A KS2 child fixes a eukaryotic cell along the cosmic timeline during the Your Universe Festival of Astronomy at UCL.
The cosmic time line. Origin and assembly. Universal emergence of physics, chemistry and biology.
The cosmic timeline consolidates building blocks and tree of complexity in the simple origin of what would become the Universe. The cosmic timeline is an interactive illustration of the extremely long time involved in the assembly of the complexity seen all around us today.
There are valuable cross-curricular links to ancient beliefs and creation myths, including the egyptian, aboriginal, apache, christian, hindu and others. This promotes critical thinking and later discussion and debate resulting in a high degree of engagement.
The scientific, fact-based explanation is considered along a cosmic timeline represented by a rope stretched across the classroom. The scale is around one millimetre for every million years (the cosmic timeline becomes 14m long, representing the time from the big bang to the present).
Pupils prepare in advance special drawings representing the fundamental milestones along the cosmic history, like the big bang, formation of fundamental particles, light atoms, dark ages, stars, heavy atoms, galaxies, planets, primitive life, complex life and intelligence, as it happened at least in our solar system. The pupils fix their drawings on the timeline with cloths pegs at their corresponding cosmic time.
The cosmic timeline is a general introduction to all natural sciences, clearly showing the emergence of each one as complexity grows, from particle and nuclear physics at the beginning, to astrophysics, chemistry, geology and finally biology in the last third of the time line. Without chemical processes there would not be biology and without physical processes inside stars there would not be chemistry. Another important concept to teach.
The demonstration is also useful to visualise the degrees of probability for different events, by illustrating the relative lengths of time that precede them.
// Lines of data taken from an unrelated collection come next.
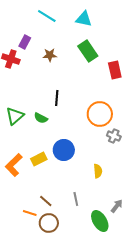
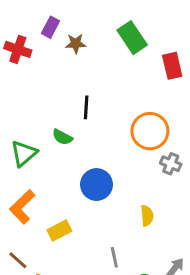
purple rectangle: (25, 42) -> (50, 27), moved
green triangle: (15, 116) -> (24, 153), moved
yellow rectangle: (39, 159) -> (59, 231), moved
brown line: (46, 201) -> (18, 260), moved

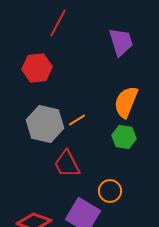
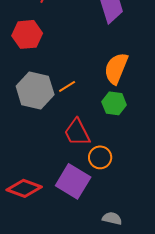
red trapezoid: (67, 164) -> (77, 132), moved

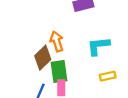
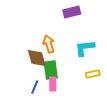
brown diamond: (43, 58) -> (37, 58), turned -60

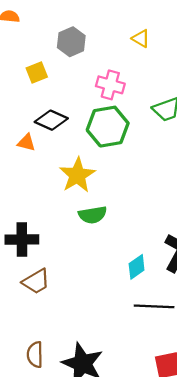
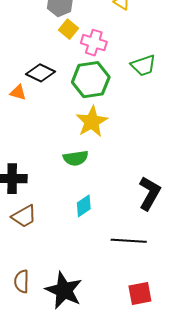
yellow square: (37, 72) -> (68, 29), moved, turned -30
yellow star: (77, 175) -> (92, 122), moved
cyan diamond: (137, 267) -> (84, 206), moved

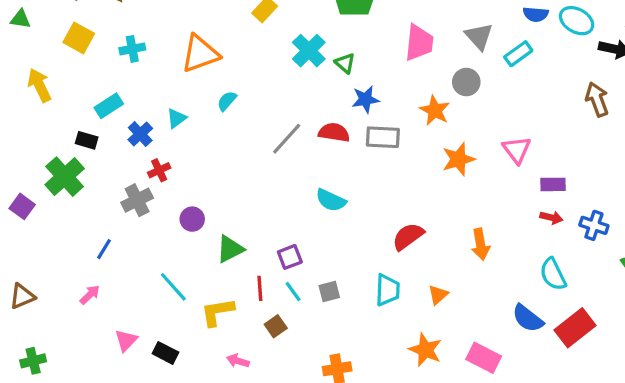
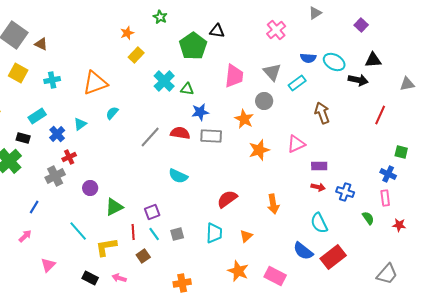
green triangle: (345, 63) -> (187, 89), turned -32
brown arrow: (597, 99) -> (322, 113), moved
pink triangle: (517, 150) -> (296, 144), turned 42
black rectangle: (165, 353) -> (90, 278), moved

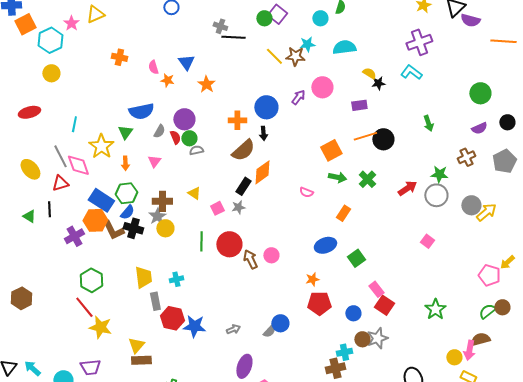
For example at KS3, primitive life (prokaryotes) follows very closely the formation of the solar system, while complex cells (eukaryotes) took thousands of millions of years after that. Consequently, we would expect primitive life to be very abundant in the Universe, unlike complex life, hence the absence of evidence for extraterrestrial intelligence. Again, a good topic for cross-curricular debate.
The cosmic line can be separated into sub-modules at KS3 and 4 in order to analyse specific phenomena in detail, like the formation of the first atoms, the first stars, which after a couple of generations synthesised the chemical elements found in nature (formation of the periodic table), required for the formation of solar systems. At this point, the module of life in the universe becomes significant, from around 3 or 4 billion years before the formation of our own solar system. This brings the probability of biological processes emerging elsewhere in the universe well before our own.
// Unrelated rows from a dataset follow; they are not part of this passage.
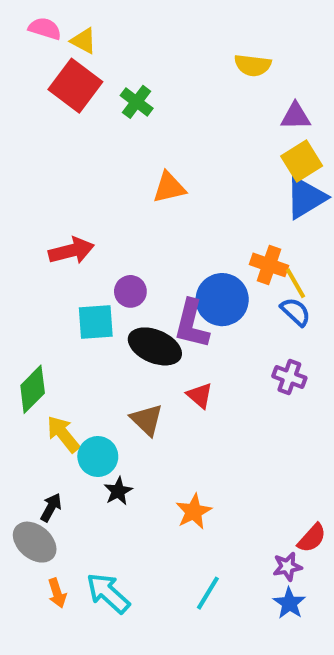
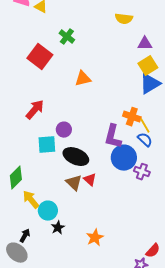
red square: (75, 86) -> (40, 57), moved
red arrow: (71, 251) -> (35, 110), turned -35
blue circle: (222, 300) -> (124, 158), moved
purple L-shape: (192, 324) -> (113, 137), moved
red triangle: (200, 395) -> (90, 180), moved
brown triangle: (147, 420) -> (74, 183), moved

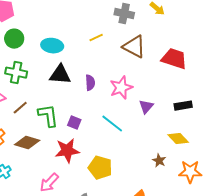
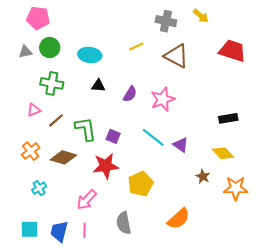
red trapezoid: (174, 59) -> (232, 51), moved
black triangle: (60, 75) -> (98, 86), size x0.6
purple semicircle: (90, 83) -> (130, 94), turned 35
purple triangle: (146, 107) -> (181, 145), moved, turned -35
yellow pentagon: (100, 168) -> (141, 184), turned 30

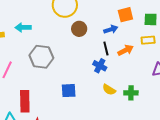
Once again the cross curricular links are extremely rich, embracing all natural sciences, mathematics, literacy, poetry, history, philosophy, religion, art, etc. promoting fertile discussion and debate.
According to many secondary school teachers, this approach to the natural world at KS1 and 2 would create a solid base that would facilitate enormously the delivery of more detailed material at KS 3 and 4. Within the context of this proposal, the specific natural sciences: physics, chemistry and biology would not be so explicit as such at KS1. Indeed, the building block approach is common to all natural sciences.
Teacher training would be essential, specially for KS1 and KS2 and this area will require a substantial development.
Detail of the Time line of the Universe interpreted by Sam O'Connor (8 yrs old) after visiting Your Universe Festival. Note the correct order of events an the details about the formation of the solar system and the moon, emergence of primitive and complex life on Earth, etc.